SAR Imagery 101
Synthetic Aperture Radar (SAR) has broadened the horizons of Earth observation imagery by creating specialized images of the Earth's surface in areas where it may not be possible using conventional optical satellites. SAR imagery has proven valuable for a wide range of applications, from agriculture monitoring to natural disaster management. We’re incredibly excited to help bring SAR imagery into the mainstream, but it’s important to understand how it works and what to expect.
What is SAR?
SAR uses microwave signals to create images of the Earth's surface by transmitting many pulses of microwave energy towards the surface and then measuring the time it takes for the pulses to bounce back to the satellite. The resulting data is processed to form an “image” of the Earth that is quite different from an optical image. As SAR images are not affected by the visible light spectrum, they deliver in grayscale, rather than color.

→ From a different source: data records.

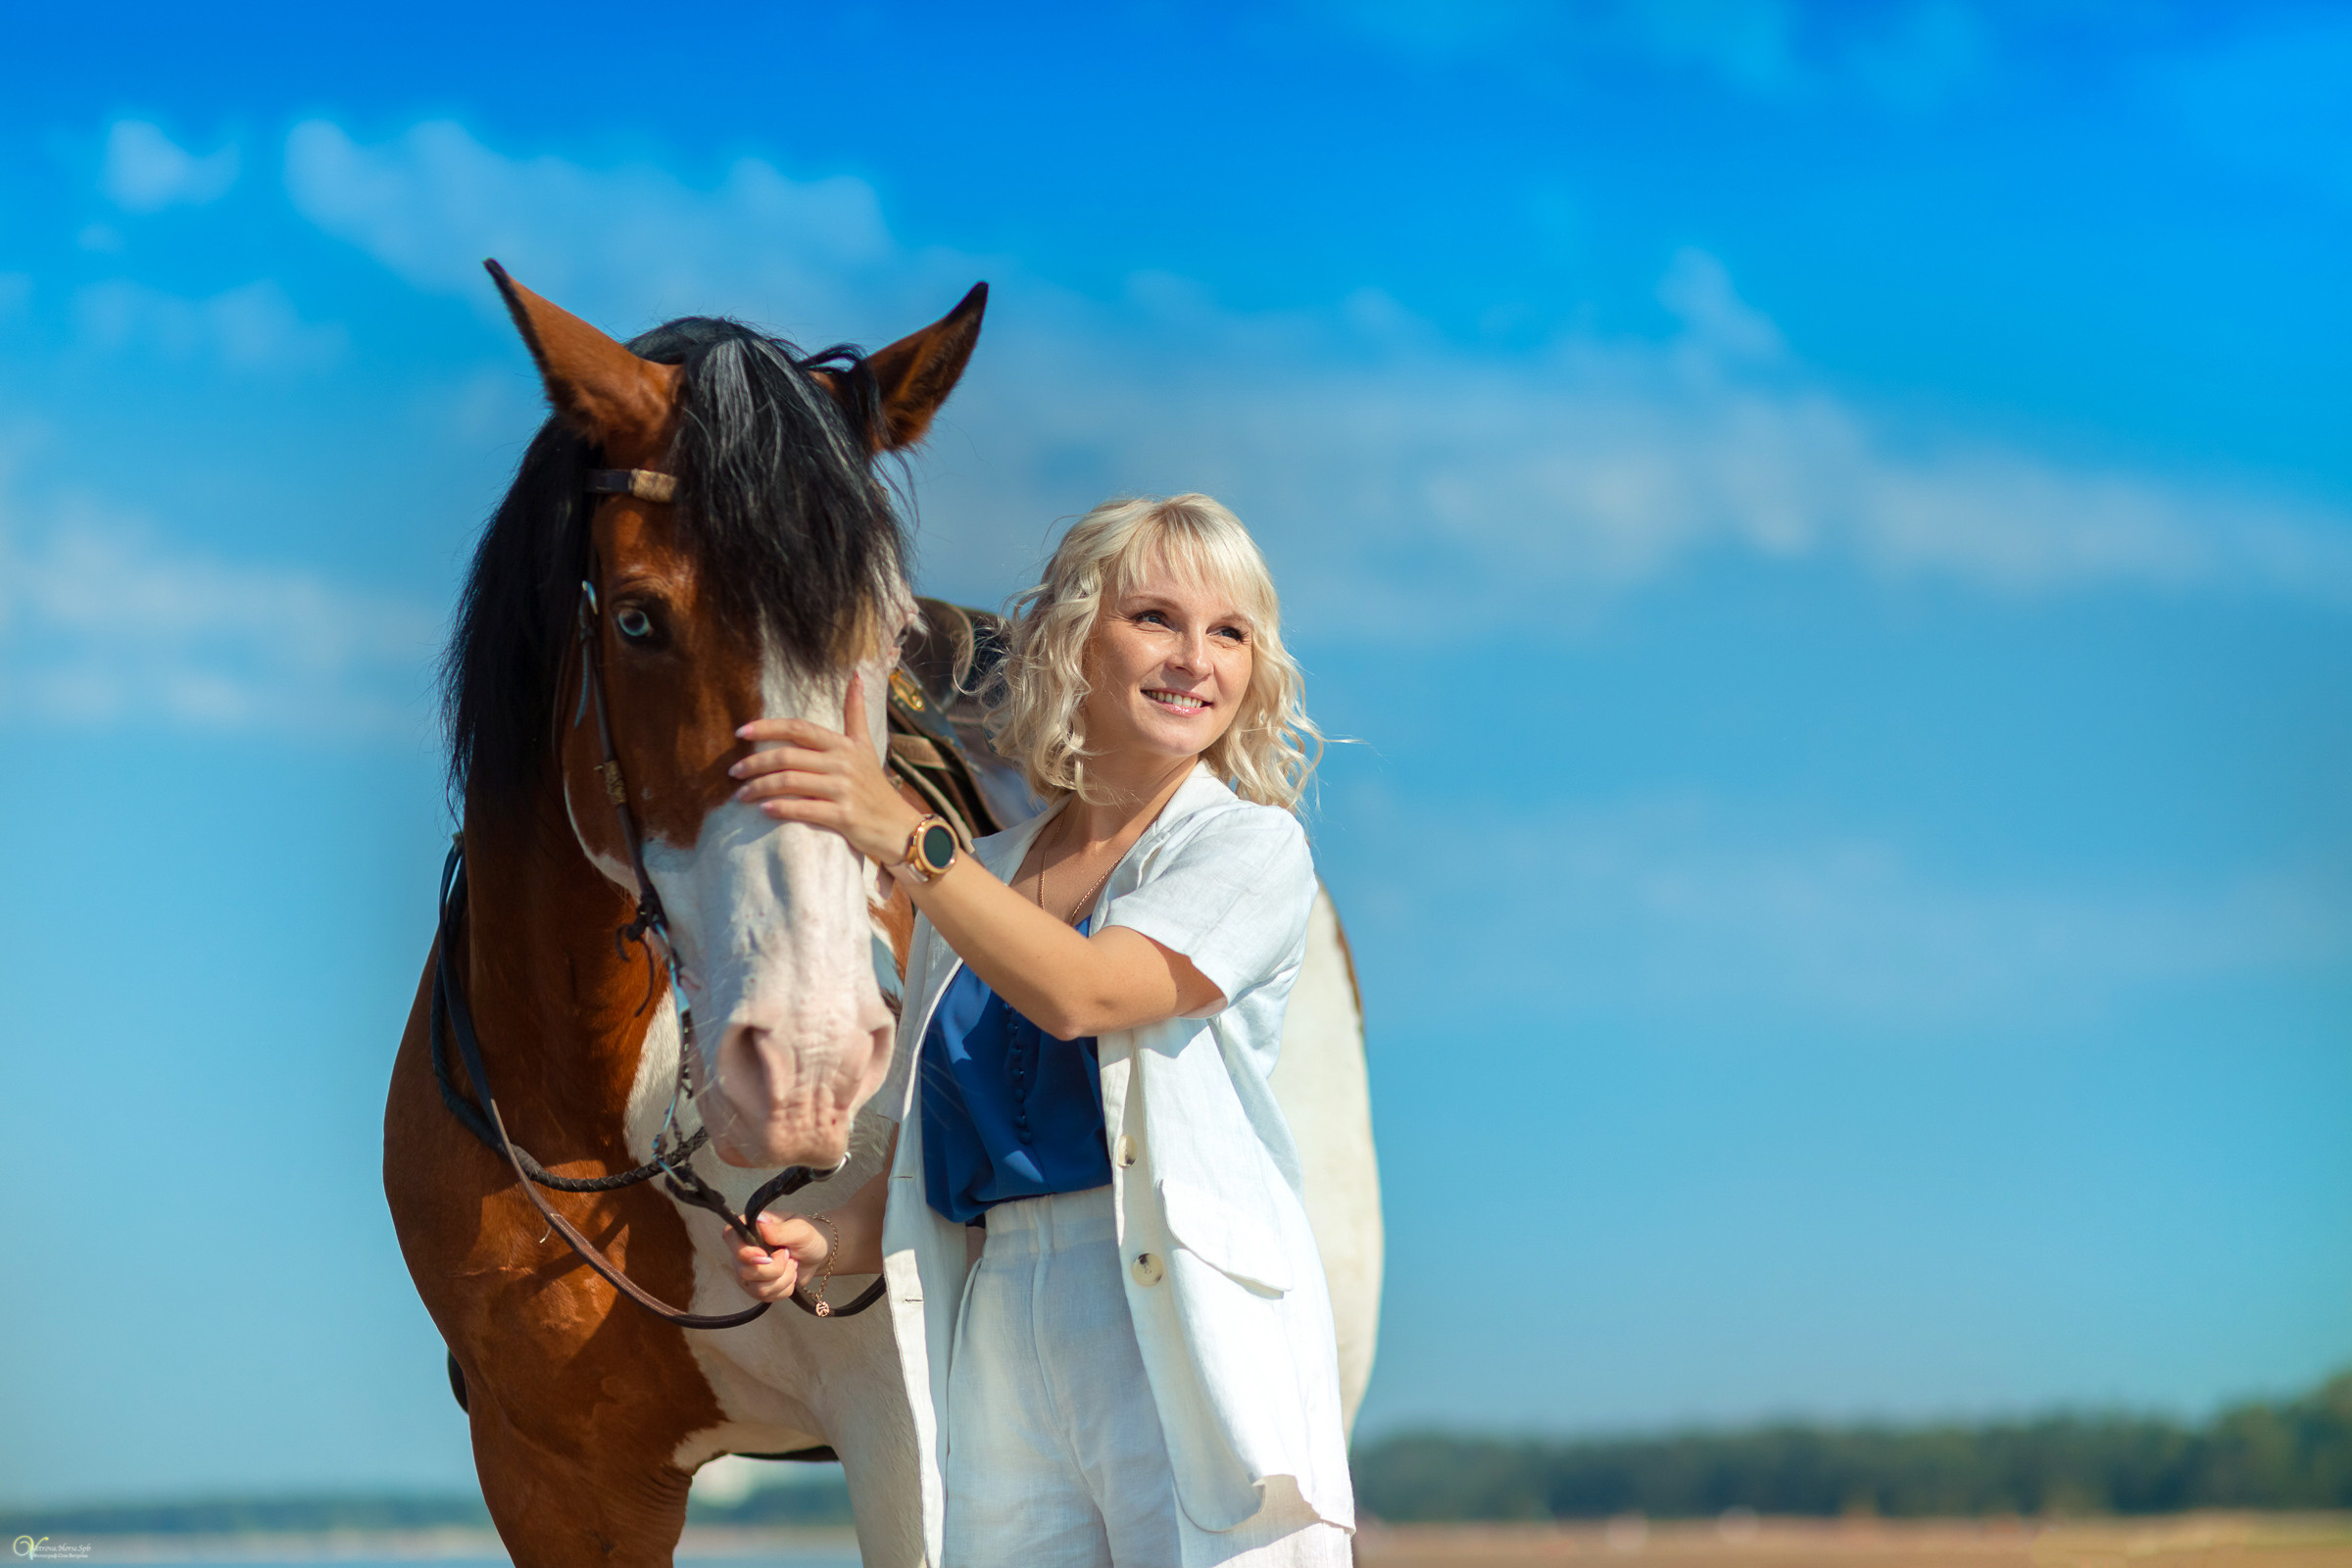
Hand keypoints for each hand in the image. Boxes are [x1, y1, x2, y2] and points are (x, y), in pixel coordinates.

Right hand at [731, 1211, 831, 1303]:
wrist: (818, 1254)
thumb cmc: (808, 1235)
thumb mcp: (799, 1229)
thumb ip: (779, 1229)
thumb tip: (760, 1221)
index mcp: (750, 1228)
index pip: (729, 1236)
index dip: (743, 1251)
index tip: (765, 1255)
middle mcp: (743, 1250)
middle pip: (744, 1270)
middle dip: (774, 1269)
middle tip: (788, 1255)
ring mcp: (748, 1271)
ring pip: (756, 1288)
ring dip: (782, 1279)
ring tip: (792, 1264)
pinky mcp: (756, 1287)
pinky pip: (765, 1297)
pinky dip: (784, 1288)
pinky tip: (790, 1275)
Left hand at [732, 672, 922, 866]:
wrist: (898, 825)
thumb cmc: (874, 785)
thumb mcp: (866, 745)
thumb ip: (855, 712)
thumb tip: (855, 674)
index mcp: (843, 745)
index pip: (799, 729)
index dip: (767, 727)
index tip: (741, 732)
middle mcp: (842, 764)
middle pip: (788, 757)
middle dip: (755, 763)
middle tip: (734, 772)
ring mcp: (843, 790)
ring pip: (790, 783)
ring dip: (760, 788)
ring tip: (741, 794)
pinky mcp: (844, 816)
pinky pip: (804, 810)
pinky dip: (780, 809)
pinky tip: (764, 809)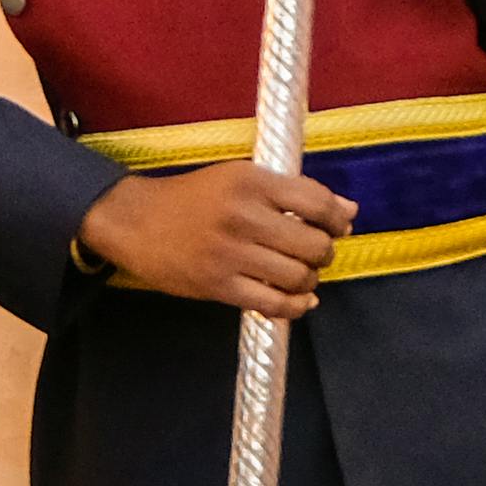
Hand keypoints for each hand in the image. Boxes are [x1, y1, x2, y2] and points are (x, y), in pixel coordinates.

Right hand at [82, 163, 356, 319]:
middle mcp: (243, 216)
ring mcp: (230, 254)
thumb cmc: (193, 198)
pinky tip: (296, 300)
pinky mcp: (217, 285)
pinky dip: (295, 306)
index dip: (338, 219)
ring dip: (309, 280)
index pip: (318, 202)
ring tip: (299, 274)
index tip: (338, 226)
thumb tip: (349, 211)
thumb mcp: (239, 179)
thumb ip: (293, 193)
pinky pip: (273, 304)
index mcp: (251, 182)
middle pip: (314, 244)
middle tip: (314, 253)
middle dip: (324, 253)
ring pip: (298, 276)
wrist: (135, 221)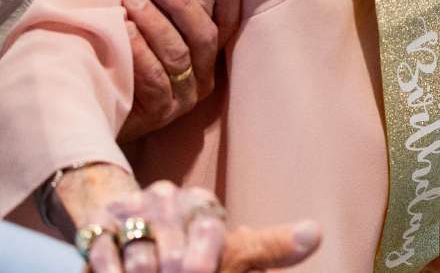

Why would I use SAR rather than optical imagery?
The primary reason to use SAR rather than optical imagery is SAR’s ability to penetrate materials that may block visibility in an optical image, like clouds, vegetation, ice, snow, and even smoke. SAR images can also reveal information about the surface roughness and moisture content of the Earth's surface, which can be challenging to capture using other types of imagery. While more complicated than optical imagery, these unique characteristics open up a wide range of use cases that are difficult or impossible with standard optical imagery.
Key considerations when working with SAR
When working with Synthetic Aperture Radar (SAR) images, there are several characteristics that you should expect to see. SAR images can be more difficult to interpret than optical imagery due to their different appearance and the complex interactions between the radar signal and the Earth's surface. However, with proper processing and interpretation techniques, SAR images can provide valuable information about the Earth's surface and its changes over time.
Different Appearance than Optical Imagery: SAR images will look quite different than optical images as they will appear black and white instead of colored, because of the way in which they are formed. Within these grayscale images, brighter areas indicate higher microwave reflectivity and darker areas indicate lower reflectivity. Additionally, because SAR interacts with surface roughness, texture, and structural angles, objects with strong angular features and geometric shapes will often appear prominent in the image while smooth areas, such as water, will provide little radar return.
Speckle Noise: SAR images are often affected by a type of noise called speckle, which appears as small, bright and dark spots scattered throughout the image. Speckle is caused by interference of the radar signal as it bounces off the Earth's surface.
Geometric Effects: SAR images are generally acquired by a satellite looking to the side, rather than straight down, which can result in shadowing effects. As such, areas behind tall objects or steep terrain are not illuminated by the radar signal and appear as dark areas in the image. This can make it difficult to interpret features in the image and requires careful analysis and interpretation. The images are also typically oriented with the shadows down, which may make the image appear to be “upside down” or “on the side” from what you’d see in an optical image, which is oriented with “north up.” Depending on the illumination angle of the satellite, images may also be impacted by a layover or foreshortening effect, which can cause additional complexities when looking at tall objects.
What Can SAR Satellite Imagery be Used For?
While the use cases for SAR imagery are practically endless, here are a few examples:
Agriculture: monitor crop growth, detect changes in soil moisture, and identify areas of land that may be suitable for farming.
Disaster Monitoring: detect natural disasters such as earthquakes, landslides, and floods, and monitor their impacts on the Earth's surface.
Defense and Security: military and intelligence purposes, including surveillance, reconnaissance, and equipment identification.
Environmental Monitoring: monitor changes in land use and land cover, track deforestation and urbanization, and monitor changes in ice sheets and glaciers.
Maritime Monitoring: monitor ocean currents, detect oil spills, and identify ships and other vessels.